ガラス越しに醸造タンクなどを見られる場所があり、実際に函館の地で日本酒が造られていることを身近に感じられます。

ただし、酒蔵の内部を自由に見学できる施設というよりは、ショップを中心に酒造りの雰囲気を感じられる場所と考えておくとよいでしょう。

訪問前には、営業時間や定休日、試飲の有無などを公式サイトで確認しておくと安心です。

また、五稜の商品は、五稜乃蔵Shopのほか、函館市内の取扱店や函館空港の売店などで見つかる場合があります。

函館を訪れた記念に現地で選ぶのはもちろん、自宅で楽しみたい場合は、ふるさと納税や通販で取り扱いがあるか確認してみるのもよいでしょう。

定番の純米酒や純米吟醸は自宅用に選びやすく、純米大吟醸や限定ラベルの商品は贈り物にも向いています。

函館らしい日本酒を探している人にとって、五稜乃蔵Shopや取扱店で「五稜」を選ぶ時間も、旅の楽しみのひとつになるはずです。


函館五稜乃蔵は、函館の地酒を飲んでみたい人や、北海道産米を使った日本酒を楽しみたい人におすすめの酒蔵です。
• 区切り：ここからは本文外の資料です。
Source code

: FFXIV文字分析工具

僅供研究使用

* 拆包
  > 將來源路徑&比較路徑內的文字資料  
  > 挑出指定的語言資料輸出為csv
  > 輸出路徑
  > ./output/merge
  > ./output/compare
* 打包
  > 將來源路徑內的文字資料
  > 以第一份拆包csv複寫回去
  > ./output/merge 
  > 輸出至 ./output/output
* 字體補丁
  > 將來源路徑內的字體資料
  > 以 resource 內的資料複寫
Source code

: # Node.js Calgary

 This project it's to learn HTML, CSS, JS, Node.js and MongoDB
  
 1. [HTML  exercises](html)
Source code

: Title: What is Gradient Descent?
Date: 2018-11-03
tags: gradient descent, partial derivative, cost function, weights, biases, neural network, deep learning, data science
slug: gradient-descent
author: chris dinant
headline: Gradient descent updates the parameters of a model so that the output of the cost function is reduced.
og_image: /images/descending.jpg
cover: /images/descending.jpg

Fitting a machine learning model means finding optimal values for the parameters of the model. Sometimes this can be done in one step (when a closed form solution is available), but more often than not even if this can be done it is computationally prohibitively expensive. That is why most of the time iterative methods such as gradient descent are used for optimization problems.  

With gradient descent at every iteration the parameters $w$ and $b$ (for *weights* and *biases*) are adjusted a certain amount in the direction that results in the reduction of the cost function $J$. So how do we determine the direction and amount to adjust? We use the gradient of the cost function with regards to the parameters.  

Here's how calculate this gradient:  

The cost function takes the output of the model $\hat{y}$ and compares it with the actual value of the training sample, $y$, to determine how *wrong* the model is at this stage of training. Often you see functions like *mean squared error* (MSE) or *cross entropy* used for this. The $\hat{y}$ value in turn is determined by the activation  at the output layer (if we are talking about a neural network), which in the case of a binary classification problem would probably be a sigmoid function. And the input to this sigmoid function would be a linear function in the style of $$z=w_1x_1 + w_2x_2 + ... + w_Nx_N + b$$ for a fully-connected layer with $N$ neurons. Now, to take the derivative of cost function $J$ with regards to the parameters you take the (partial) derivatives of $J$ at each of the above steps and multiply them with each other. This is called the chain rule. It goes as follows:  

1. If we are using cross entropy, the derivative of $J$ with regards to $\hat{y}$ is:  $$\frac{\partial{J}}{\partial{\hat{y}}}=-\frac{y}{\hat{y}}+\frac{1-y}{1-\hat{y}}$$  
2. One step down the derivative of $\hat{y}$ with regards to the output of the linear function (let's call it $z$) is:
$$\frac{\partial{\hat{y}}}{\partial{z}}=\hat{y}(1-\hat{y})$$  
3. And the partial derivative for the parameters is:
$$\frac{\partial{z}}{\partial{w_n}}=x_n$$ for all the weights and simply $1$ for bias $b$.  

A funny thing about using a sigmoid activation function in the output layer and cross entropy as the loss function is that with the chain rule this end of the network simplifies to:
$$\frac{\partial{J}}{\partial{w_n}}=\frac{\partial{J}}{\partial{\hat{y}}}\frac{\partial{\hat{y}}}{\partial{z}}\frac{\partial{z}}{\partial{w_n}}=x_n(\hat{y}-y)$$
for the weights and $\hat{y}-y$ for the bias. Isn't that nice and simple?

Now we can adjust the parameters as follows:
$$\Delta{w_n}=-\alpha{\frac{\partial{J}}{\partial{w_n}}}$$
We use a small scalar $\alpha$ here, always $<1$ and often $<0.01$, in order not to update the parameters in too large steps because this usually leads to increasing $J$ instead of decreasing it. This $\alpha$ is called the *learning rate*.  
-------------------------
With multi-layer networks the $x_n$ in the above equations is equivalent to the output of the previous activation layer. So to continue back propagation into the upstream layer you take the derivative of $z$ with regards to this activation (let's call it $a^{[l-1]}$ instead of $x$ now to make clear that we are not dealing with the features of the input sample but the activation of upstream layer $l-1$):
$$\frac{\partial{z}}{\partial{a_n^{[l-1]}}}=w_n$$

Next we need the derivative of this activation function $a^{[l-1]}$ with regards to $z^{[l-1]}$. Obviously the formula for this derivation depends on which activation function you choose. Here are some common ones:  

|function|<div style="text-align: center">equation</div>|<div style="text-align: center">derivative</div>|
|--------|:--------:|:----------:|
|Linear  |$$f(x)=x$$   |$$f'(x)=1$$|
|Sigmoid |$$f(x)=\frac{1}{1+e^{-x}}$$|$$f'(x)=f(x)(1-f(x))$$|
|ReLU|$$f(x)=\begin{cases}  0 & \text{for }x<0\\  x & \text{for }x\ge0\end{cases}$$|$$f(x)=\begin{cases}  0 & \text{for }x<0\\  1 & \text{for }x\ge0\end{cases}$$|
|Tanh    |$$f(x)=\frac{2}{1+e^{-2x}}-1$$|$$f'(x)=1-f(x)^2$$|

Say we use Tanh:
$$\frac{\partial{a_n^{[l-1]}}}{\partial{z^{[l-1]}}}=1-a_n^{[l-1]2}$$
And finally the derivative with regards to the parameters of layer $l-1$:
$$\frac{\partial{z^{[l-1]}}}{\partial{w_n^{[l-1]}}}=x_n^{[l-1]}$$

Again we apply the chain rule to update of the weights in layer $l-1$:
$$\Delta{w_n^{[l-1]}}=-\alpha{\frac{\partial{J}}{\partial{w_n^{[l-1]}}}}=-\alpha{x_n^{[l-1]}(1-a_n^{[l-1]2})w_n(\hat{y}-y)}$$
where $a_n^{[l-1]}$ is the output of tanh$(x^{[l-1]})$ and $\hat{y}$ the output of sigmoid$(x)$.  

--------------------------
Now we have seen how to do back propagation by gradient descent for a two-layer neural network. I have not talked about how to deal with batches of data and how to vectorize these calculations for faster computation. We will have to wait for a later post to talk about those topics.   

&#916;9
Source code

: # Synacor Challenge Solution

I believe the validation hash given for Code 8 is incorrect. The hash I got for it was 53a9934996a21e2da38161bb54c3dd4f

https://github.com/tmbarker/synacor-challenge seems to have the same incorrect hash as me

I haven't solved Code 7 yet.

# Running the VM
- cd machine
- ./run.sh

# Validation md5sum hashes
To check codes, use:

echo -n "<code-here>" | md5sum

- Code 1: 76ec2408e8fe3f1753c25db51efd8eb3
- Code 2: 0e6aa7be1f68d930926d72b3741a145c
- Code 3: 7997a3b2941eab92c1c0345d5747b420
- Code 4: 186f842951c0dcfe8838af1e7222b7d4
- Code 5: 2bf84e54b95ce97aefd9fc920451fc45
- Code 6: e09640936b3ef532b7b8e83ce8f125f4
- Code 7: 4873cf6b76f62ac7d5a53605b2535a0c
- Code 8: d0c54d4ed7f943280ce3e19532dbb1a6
ここでは、どのような人に向いているのかを、選び方の目安として整理します。


函館らしい日本酒を飲んでみたい人

代表銘柄「五稜」は、函館の地酒を飲んでみたい人に選びやすい銘柄です。

五稜郭を思わせる名前もあり、函館旅行の思い出と一緒に楽しみやすい日本酒といえるでしょう。


北海道産米の日本酒を楽しみたい人

北海道産米を使った日本酒を飲んでみたい人にも、函館五稜乃蔵は向いています。

なかでも亀尾町産の酒米を使った銘柄は、函館の土地とのつながりを感じながら選びやすい一本です。


函館旅行のお土産を探している人

函館旅行のお土産として日本酒を選びたい人にも、五稜は候補にしやすい銘柄です。

定番の純米酒や純米吟醸は自宅用や気軽なお土産に、純米大吟醸や限定ラベルの商品は贈り物にも使いやすいでしょう。


新しい北海道の酒蔵に注目したい人

函館五稜乃蔵は、北海道の日本酒づくりに新しい動きを感じさせる酒蔵です。

地域の水や米を生かしながら、函館高専との連携にも取り組んでいるため、新しい酒蔵の歩みに関心がある人にも注目しやすい存在です。


函館五稜乃蔵を知ると、函館という街に新しい日本酒の物語が生まれていることを感じます。

亀尾町の水や北海道産の酒米、学校跡地を活用した酒蔵づくり、そして「五稜」という函館らしい銘柄名。

その一つひとつを知ってから味わうと、ただの一杯ではなく、函館の土地に少し触れるような楽しさがあります。

旅先で見つけた一本をお土産にするのも、自宅で函館の風景を思い浮かべながら味わうのも、五稜の楽しみ方のひとつです。

新しい酒蔵から生まれた日本酒が、これからどのように函館の地酒として親しまれていくのか。

そんなことを少し想像しながら手に取れるところに、函館五稜乃蔵と「五稜」の魅力があるのではないでしょうか。